Leo was due to start at the local crèche in Monchique at the beginning of September. I had decided that I would take him there for three afternoons per week while I went to the library and did some work. Good for him, good for me.
It didn’t go quite to plan. His age group (12-24 months) sleep from 12.30 – 2.30 (even though Leo still sleeps in the morning and afternoon) so I got there at 2.30 when the little ones were waking up. Only some of them were twice the size of Leo. With long hair and big feet. But I was assured they were less than 24 months – just, as it turned out. It took about half an hour before I managed to unclamp Leo’s fingers from my arm and put him on the floor with the others. I got some mismatching rings on a little plastic pole – similar to something he has at home and sat down with him on the floor. The room was stifling. The woman in charge opened the window but no air seemed to get in.

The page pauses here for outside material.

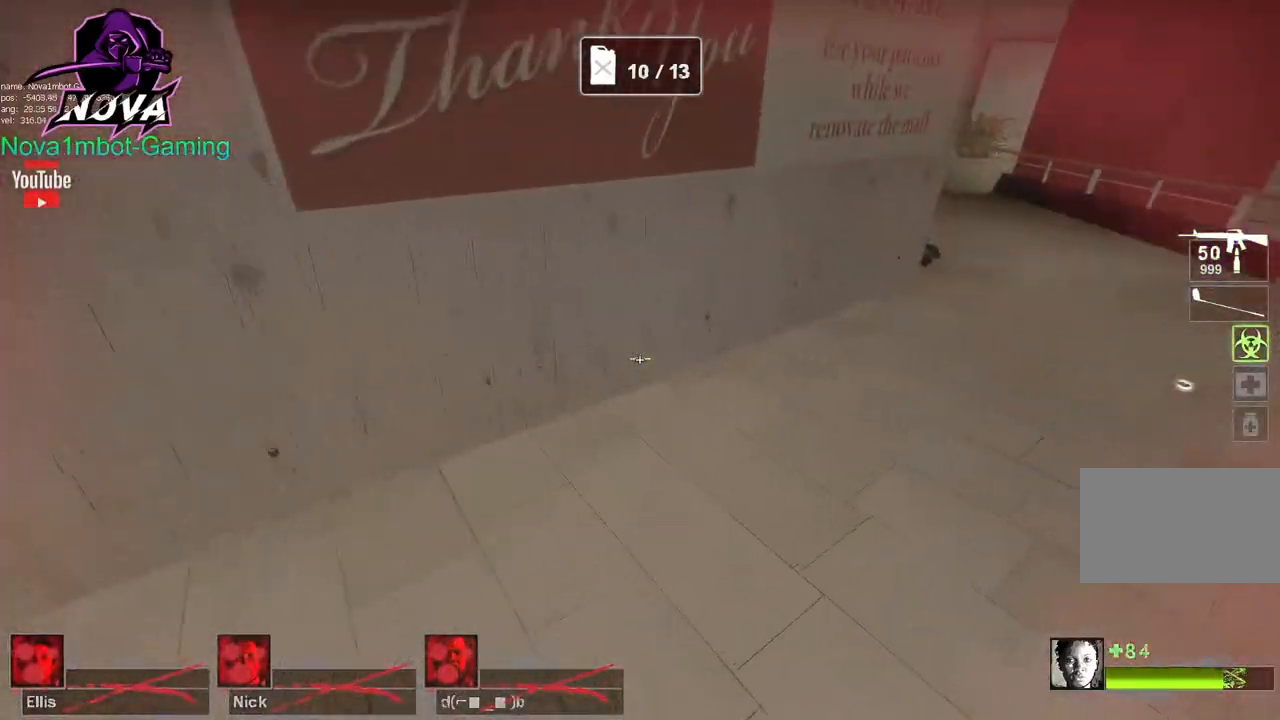
{"keys": ["d"], "mouse": ["left"], "events": [[167, "space", "down"], [250, "space", "up"]]}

The other children were somnolently wandering around holding pieces of plastic vegetables. One little girl with corkscrew dark curls pushed a pram with a one-armed human-like doll. The girl smiled but her eyes were tired.
Leo looked in horror at a pile of dolls with broken limbs and went instead for an aubergine. A blonde-haired boy came and snatched it from Leo so I snatched it back. That is to say, of course, I gave the other boy a potato and Leo the aubergine. No one spoke apart from the staff as they changed nappies and chatted to each other and monologued with the little ones. ‘Come here, Maria, it smells like you’ve done a poo, come on, let’s change you…’ The children didn’t answer but as soon as they were released continued pacing the room. One by one they were sat down and given a yogurt. Not one of them tried to wriggle away –unlike Leo, who tried to climb out of the window. It reminded me of a scene from ‘One Flew over the Cuckoo’s Nest’ – except with little people.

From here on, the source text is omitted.